SUPPLIED TEXT:
How many warps per SM to hide global mem latency?

I’d like to clarify how many active warps should be there per SM to hide global memory latency… for g80 architecture
Is there any rule of thumb for this issue?

I’ve heard 192 threads as a good threshold for hiding memory latency bandied about (so 6 warps).

192 threads hide read-after-write register dependencies, so writes Harris in his slides on optimization. Are you sure you aren’t confusing this number with the number of threads to hide global memory access latency? 192 seems quite low to me.

You’re right, I think I did. Vasily Volkov claims 470-720 cycles for a DRAM access (source, and honestly, everyone interested in CUDA should read that paper). So, let’s say in your kernel, you’ve got 20 instructions you can run (other loads, pointer arithmetic, etc.) before you need the results of the first load. Assume, just for the sake of argument, that it’s four cycles per instruction (shared memory would be longer, which helps us, so we could consider this a worst case scenario). I don’t know how feasible this is, but whatever, hand-waving for the time being.

So, 20 instructions * 4 cycles per instruction = 80 cycles before a warp has to block. So, assuming Volkov’s numbers are correct (and they probably are), you’ll need at least 6 warps per SM (not necessarily per block) to hide that memory latency efficiently and potentially as many as 9. Remember that loads don’t block until the results of that load are needed, so if you’re not hurting for registers moving your loads as early as possible is not a bad idea.

Does that make sense now?

Can I conclude that this statement also holds true for Stores? E.g., writing from smem to global mem does not block at all provided that the written result in gmem is never needed in the same kernel again?

Stores are a fire-and-forget operation; you’ll never block on a store. Now, if you load from the same address, I’m not 100% sure how that’s handled. But don’t do that, it seems like a bad idea anyway.

They never block (only the kernel return will be blocked until all writes have finished I believe). Reading from global memory after writing to it in the same kernel is a race condition waiting to happen and should be avoided.

Wow, excellent paper link, thanks very much for that. It shows real latency measurements and also the fact that there’s several levels of them. There’s still loads of undocumented behavior, especially about queued pending loads, that’s useful but completely undocumented unless you keep up on the forum or do your own experiments. [I’d love an “unofficial” FAQ about queued read behavior and limits…]

Is that true even if you immediately reuse the register that you are saving from?



// … do more work with transformed register value here…

Queued LOADS tie up a register that waits for the data to come in, but maybe there’s a write buffer or something that holds the pending writes and releases the register.

(Some testing (and looking at the compiler’s generated code) would answer this of course…)

Thanks for pointing that out. So how many cycles does this store operation take then?

DATA SEGMENT:
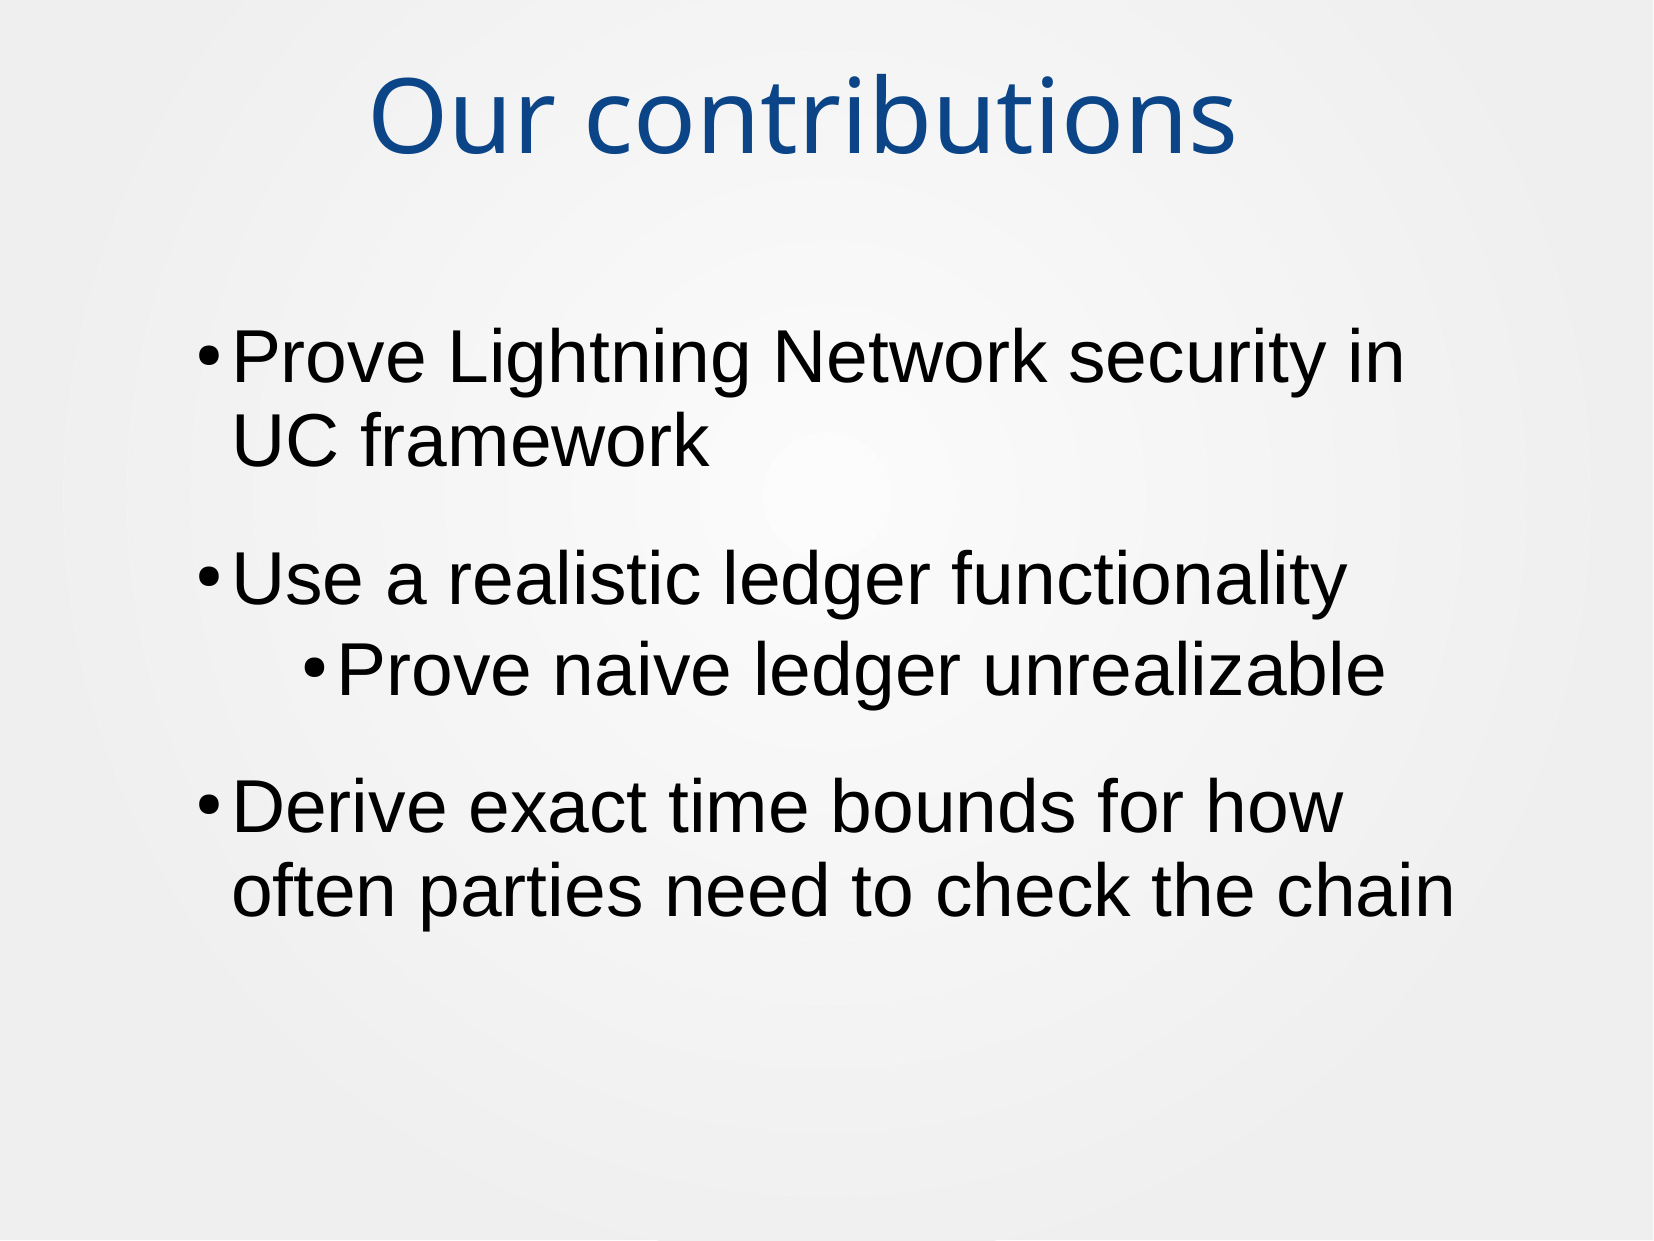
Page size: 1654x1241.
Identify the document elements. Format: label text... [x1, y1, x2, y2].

title Our contributions [367, 41, 1287, 184]
text_box Prove Lightning Network security in UC framework Use a realistic ledger functionality Prove naive ledger unrealizable Derive exact time bounds for how often parties need to check the chain [180, 307, 1473, 941]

REQUESTS:
1 > Write out the forum thread on warps per SM and memory latency word for word, from "Queued LOADS tie" to "releases the register.".
2 > Carry the forum thread on hiding global memory latency forward from its last post.

RESPONSES:
1 >
Queued LOADS tie up a register that waits for the data to come in, but maybe there’s a write buffer or something that holds the pending writes and releases the register.

2 >
Depends if you mean “cycles that the store operation is executing on the SM” (four) or “cycles until the result is available in global memory” (using vvolkov’s numbers. about 720 max, don’t do this within a kernel because it’s probably a race condition).

I meant the former (I don’t need the written results in the kernel, so no race condition here). Just wanted to make sure that a code like below does not stall between each loop iteration. If that’s the case, everything is fine.

//inside kernel

for (1..100) {

   // do some calculations in smem

   // write sthg from smem to gmem


Regarding this answer of tmurray to an earlier question of mine, I was hoping that a code sample like below will execute very fast:

//inside kernel

float result;

for (1..100) {

   // do some calculations (read sthg from smem, store temporarily (in reg?))


   idx = ...

   result += smem[idx] * smem[idx];

   // write sthg from smem to gmem


   dst_idx = offset + tid;

   gmem_out[dst_idx] = result;

(note: the posted code might not be reasonable…I just tried to post the general idea, it doesn’t reflect my actual code)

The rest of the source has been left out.